Now a current Microsoft AI engineer named Shane Jones has sent a letter to Washington State"s Attorney General Bob Ferguson, along with US senators and representatives, claiming that he discovered a flaw in DALL-E 3 that bypassed its security systems. He further claims Microsoft tried to downplay the flaw.
In his letter, as posted by GeekWire, Jones claims he found the guardrail flaws in DALL-E 3 in early December. He did not go into detail on the specific issues. He claimed that the flaws were so severe that DALL-3 "posed a public safety risk" and should be shut down while OpenAI tried to fix the flaws.

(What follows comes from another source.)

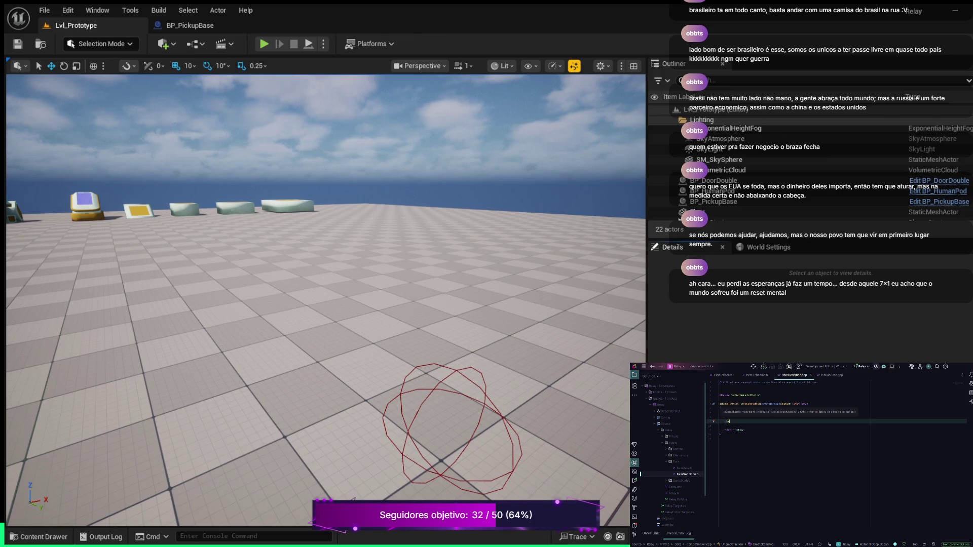
{"action": "key", "text": "Tab"}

Jones claims he sent his concerns to Microsoft in early December, but was then asked to send what he found to OpenAI. He says he did not receive a response, and later posted an open letter on LinkedIn to OpenAI"s board of directors, asking them to shut down DALL-E 3. He claims Microsoft"s legal team contacted him to take down that letter, which he says he did. Since then, Jones claims he has not heard from Microsoft or OpenAI on this issue.
Microsoft has sent a statement about Jones"s claims to GeekWire. The company says it "confirmed that the techniques he shared did not bypass our safety filters in any of our AI-powered image generation solutions." It added that it is "connecting with this colleague to address any remaining concerns he may have."

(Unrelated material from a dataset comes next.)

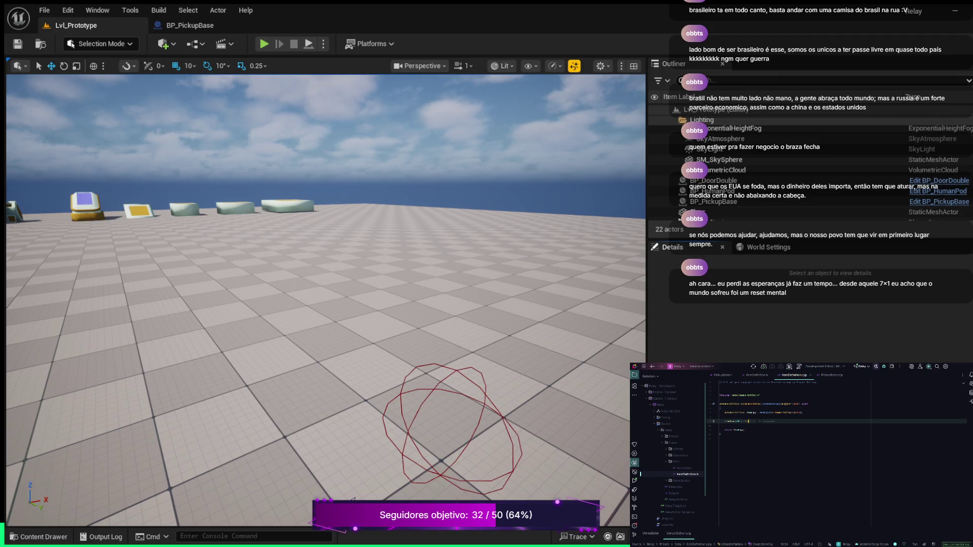
{"action": "key", "text": "Return"}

In its own statement, an OpenAI spokesperson says that "the technique he shared does not bypass our safety systems." It added:
We’ve also implemented additional safeguards for our products, ChatGPT and the DALL-E API – including declining requests that ask for a public figure by name. We identify and refuse messages that violate our policies and filter all generated images before they are shown to the user. We use external expert red teaming to test for misuse and strengthen our safeguards.
Jones" letter says he wants the US government to create a new way for people to report and track any AI-related issues. He says it should be set up so that companies that develop AI products can use this reporting system without any fear of issues from those businesses.